──────── PASSAGE TO READ
BOWMAN: The Marine Corps was the only service that recommended keeping ground combat jobs closed to women. That's because a year-long Marine study found that gender-integrated units were slower, less lethal and more prone to injuries than all-male units. But yesterday, the Marines said they would move forward with Carter's order. Starting two years ago, the Marine Corps added female Marine sergeants and officers to infantry training units they opened to women. Dozens of women already have completed that infantry training course. Former Marine captain Zoe Bedell served two tours in Afghanistan. She said she was delighted with Carter's announcement and disappointed the Marines wanted to continue barring women.
ZOE BEDELL: I do hope that going forward, the Marine Corps is figuring out how it can be the absolute best at implementing that mission. One of the main objections people raise is physical differences, and I think that is a valid concern. Not every woman is going to be physically able to do the job, just like, frankly, not every man is physically able to do the job. But I think it will naturally exclude more women.
BOWMAN: Some of the toughest jobs in the military belong to the special operators like Green Berets and Navy SEALs. They're not going to change their grueling physical entry requirements. But the general in charge of those commandos, General Joe Votel, said he's ready to accept women.
GENERAL JOE VOTEL: Diversity in our force provides access, insight and perspective that you simply can't get with a homogenous force.
BOWMAN: For the past four years, Votel said, women have gone along with his commandos in Afghanistan, gathering vital information from female villagers. Tom Bowman, NPR News, Washington.
────────────────
──────── LISTED ENTRIES
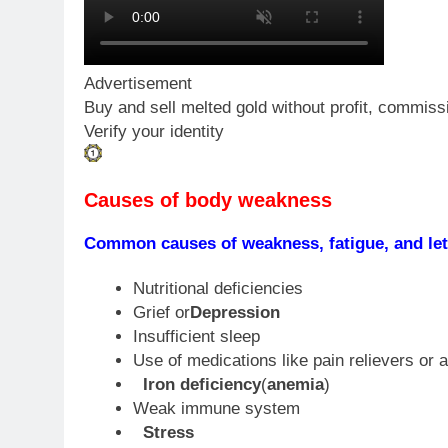
Advertisement
Buy and sell melted gold without profit, commiss
Verify your identity
Causes of body weakness
Common causes of weakness, fatigue, and let
Nutritional deficiencies
Grief or
Depression
Insufficient sleep
Use of medications like pain relievers or 
Iron deficiency
(
anemia
)
Weak immune system
Stress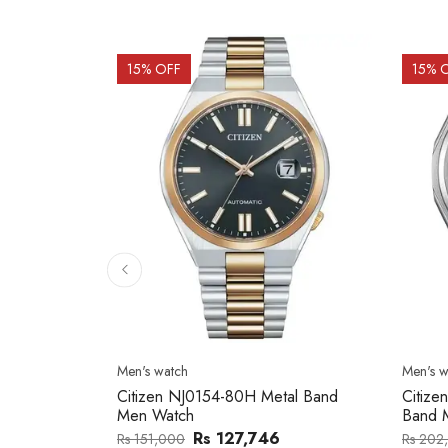
15
% OFF
15
% 
Men's watch
Men's w
2137203
Citizen NJ0154-80H Metal Band
Citize
Men Watch
Band 
0
Rs 127,746
Rs 151,000
Rs 202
────────────────
In the news transcript on opening combat jobs to women, what did the year-long Marine study find about gender-integrated units?

TASK RESPONSE
They were slower, less lethal and more prone to injuries than all-male units.